The way Arkady Volozh’s fortune has fluctuated and recovered over the last four years has an almost cinematic quality. According to Forbes, his current net worth is approximately $7.2 billion as of mid-May 2026, ranking him around #536 on the global list. Naturally, that figure fluctuates every day, sometimes even every hour, based on the performance of Nebius Group’s shares on the Nasdaq that afternoon. And they’ve made a lot of decisions lately.
It was not intended for Volozh to return here. His name appeared on the EU sanctions list in early 2022 following Russia’s invasion of Ukraine, and his ownership of Yandex, the business he had spent more than 20 years creating, became something of a frozen artifact. His wealth plummeted to about $580 million, a humiliating decline for a man who had been watching Yandex, which was worth $30 billion just a year before. Looking back, it seems like very few people outside of his immediate social circle anticipated that he would be able to climb out of that hole. Seldom are Russian businessmen under sanctions.
| Bio / Information | Details |
|---|---|
| Full Name | Arkady Yuryevich Volozh |
| Date of Birth | 11 February 1964 |
| Place of Birth | Atyrau (formerly Guryev), Kazakhstan |
| Nationality | Israeli, Maltese (formerly Russian, renounced Feb 2026) |
| Education | Gubkin Russian State University of Oil and Gas |
| Residence | Tel Aviv, Israel |
| Known For | Co-founder of Yandex; Founder & CEO of Nebius Group |
| Current Role | CEO, Nebius Group (NASDAQ: NBIS) |
| Estimated Net Worth (2026) | $7.2 billion (Forbes Real-Time, May 2026) |
| Family | Married to Irina Volozh; 6 children |
| Industry | AI infrastructure, cloud computing, search technology |
However, he took action that the majority of them did not. He said something. He referred to the war as “barbaric” in August 2023, a statement that had more weight than someone else’s because so few members of the Russian business elite had expressed any opinion at all. The EU quietly allowed the sanctions to expire in a matter of months. In July 2024, Yandex NV, the Dutch parent company, sold its Russian operations to a local consortium for $5.4 billion, making it the biggest corporate exit from Russia to date. What was left, including the global cloud, the data infrastructure, and the aspirations for artificial intelligence, was renamed Nebius Group and listed on the Nasdaq.
The interesting part of the recent net-worth math is the Nebius story. With relatively little fanfare, the company went public in October 2024. Then came the AI infrastructure boom: Nvidia invested $2 billion, Microsoft signed a multibillion-dollar cloud and data center contract, and more recently, Volozh’s personal wealth increased by about half a billion dollars on a single trading day in March 2026, thanks to a partnership with Meta. It’s the kind of run that makes you question how much sleep anyone at Nebius is getting.
However, it’s remarkable how little of Volozh is truly visible to the general public. He doesn’t use his earnings to tweet. The loud podcast circuit is not what he does. He’s reportedly the type of person who shows up at small tech meetups and listens more than he speaks, as he strolls through Tel Aviv, where he’s lived since 2014. According to a number of profiles, he is quiet, technical, and sometimes awkward—the exact opposite of the arrogant oligarch archetype. The contrast with the more assertive members of his former Moscow peer group is difficult to ignore.

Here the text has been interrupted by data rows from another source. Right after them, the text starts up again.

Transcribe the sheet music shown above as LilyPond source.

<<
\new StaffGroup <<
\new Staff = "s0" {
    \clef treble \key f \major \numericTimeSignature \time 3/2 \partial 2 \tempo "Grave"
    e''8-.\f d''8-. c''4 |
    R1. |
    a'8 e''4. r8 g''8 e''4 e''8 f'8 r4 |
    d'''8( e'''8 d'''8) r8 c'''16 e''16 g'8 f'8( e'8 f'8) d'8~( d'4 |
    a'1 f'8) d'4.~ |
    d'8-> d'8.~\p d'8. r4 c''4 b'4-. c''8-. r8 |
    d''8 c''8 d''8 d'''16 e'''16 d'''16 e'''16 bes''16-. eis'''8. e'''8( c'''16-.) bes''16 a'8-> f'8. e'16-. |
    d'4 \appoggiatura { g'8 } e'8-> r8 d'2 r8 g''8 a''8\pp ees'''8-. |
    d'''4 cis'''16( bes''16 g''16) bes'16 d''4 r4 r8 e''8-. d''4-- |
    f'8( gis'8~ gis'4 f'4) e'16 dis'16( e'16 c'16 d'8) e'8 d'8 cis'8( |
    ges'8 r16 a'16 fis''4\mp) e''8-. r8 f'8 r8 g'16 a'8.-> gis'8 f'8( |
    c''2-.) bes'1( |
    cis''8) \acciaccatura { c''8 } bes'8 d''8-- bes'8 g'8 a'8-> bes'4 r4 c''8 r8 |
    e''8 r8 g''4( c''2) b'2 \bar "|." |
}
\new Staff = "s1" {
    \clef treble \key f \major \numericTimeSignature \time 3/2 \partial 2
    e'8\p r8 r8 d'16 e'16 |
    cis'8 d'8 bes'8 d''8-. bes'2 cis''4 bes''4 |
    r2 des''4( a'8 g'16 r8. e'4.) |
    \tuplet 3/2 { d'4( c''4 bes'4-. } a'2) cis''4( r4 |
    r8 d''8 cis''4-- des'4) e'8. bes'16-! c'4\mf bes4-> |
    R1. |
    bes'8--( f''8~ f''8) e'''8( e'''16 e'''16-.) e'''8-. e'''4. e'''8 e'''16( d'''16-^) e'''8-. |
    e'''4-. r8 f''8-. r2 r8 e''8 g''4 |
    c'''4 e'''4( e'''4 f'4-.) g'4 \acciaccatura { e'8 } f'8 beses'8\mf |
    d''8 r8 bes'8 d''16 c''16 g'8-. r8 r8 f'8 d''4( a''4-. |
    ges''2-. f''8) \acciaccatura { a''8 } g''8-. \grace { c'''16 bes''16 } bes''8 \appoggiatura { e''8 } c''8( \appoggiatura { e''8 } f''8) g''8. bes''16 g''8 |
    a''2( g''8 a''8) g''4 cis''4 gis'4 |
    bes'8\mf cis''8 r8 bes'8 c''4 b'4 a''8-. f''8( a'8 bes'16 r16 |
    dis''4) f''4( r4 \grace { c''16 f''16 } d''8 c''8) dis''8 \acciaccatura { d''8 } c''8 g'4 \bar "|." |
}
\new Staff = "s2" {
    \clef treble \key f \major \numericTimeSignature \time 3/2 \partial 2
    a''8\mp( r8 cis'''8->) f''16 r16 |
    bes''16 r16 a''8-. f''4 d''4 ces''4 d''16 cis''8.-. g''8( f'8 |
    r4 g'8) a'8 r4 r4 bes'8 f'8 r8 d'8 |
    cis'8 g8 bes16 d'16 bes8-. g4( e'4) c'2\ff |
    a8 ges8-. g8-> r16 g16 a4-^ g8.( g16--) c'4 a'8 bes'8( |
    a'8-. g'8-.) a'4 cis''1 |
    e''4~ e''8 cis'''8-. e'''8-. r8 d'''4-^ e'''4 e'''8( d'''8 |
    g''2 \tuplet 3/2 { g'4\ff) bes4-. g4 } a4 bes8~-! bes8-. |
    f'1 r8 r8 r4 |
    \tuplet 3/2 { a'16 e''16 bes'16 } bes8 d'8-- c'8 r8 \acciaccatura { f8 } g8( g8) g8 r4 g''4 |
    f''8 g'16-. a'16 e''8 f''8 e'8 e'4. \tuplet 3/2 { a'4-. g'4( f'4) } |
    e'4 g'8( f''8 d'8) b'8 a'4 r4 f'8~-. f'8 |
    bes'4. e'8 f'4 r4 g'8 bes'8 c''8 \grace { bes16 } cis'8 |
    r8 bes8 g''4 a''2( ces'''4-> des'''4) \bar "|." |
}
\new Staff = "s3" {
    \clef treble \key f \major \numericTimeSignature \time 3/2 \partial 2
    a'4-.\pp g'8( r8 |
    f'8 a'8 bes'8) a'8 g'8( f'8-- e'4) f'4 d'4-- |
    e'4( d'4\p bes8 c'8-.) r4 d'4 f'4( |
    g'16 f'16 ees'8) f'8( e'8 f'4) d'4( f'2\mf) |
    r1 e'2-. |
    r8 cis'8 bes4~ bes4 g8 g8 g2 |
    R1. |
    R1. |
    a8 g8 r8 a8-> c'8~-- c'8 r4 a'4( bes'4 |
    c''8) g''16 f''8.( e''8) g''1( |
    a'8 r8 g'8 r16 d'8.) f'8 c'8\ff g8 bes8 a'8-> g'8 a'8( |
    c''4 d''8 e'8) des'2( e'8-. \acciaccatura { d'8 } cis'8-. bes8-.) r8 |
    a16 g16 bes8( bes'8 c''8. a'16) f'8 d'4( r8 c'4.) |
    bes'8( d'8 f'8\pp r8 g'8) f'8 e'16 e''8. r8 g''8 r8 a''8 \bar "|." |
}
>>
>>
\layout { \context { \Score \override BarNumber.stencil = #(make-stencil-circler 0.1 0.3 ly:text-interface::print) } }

The actual wealth is highly concentrated. He owns about 13% of Nebius through a family trust, so his number fluctuates with NBIS in a manner that more diversified billionaires do not. For the time being, investors appear to support the AI infrastructure thesis, but it’s still unclear if neoclouds, the smaller, GPU-rich rivals of AWS and Google Cloud, will maintain their valuations after the current capex craze subsides. In a sense, Volozh has been here before; Yandex used to have similarly lofty expectations.
He officially renounced his Russian citizenship in February 2026. Perhaps the more significant headline of the two, it’s a minor detail that’s easy to overlook amid the clamor of his rising stock price. After all, the funds have previously increased. It hadn’t been a clean break.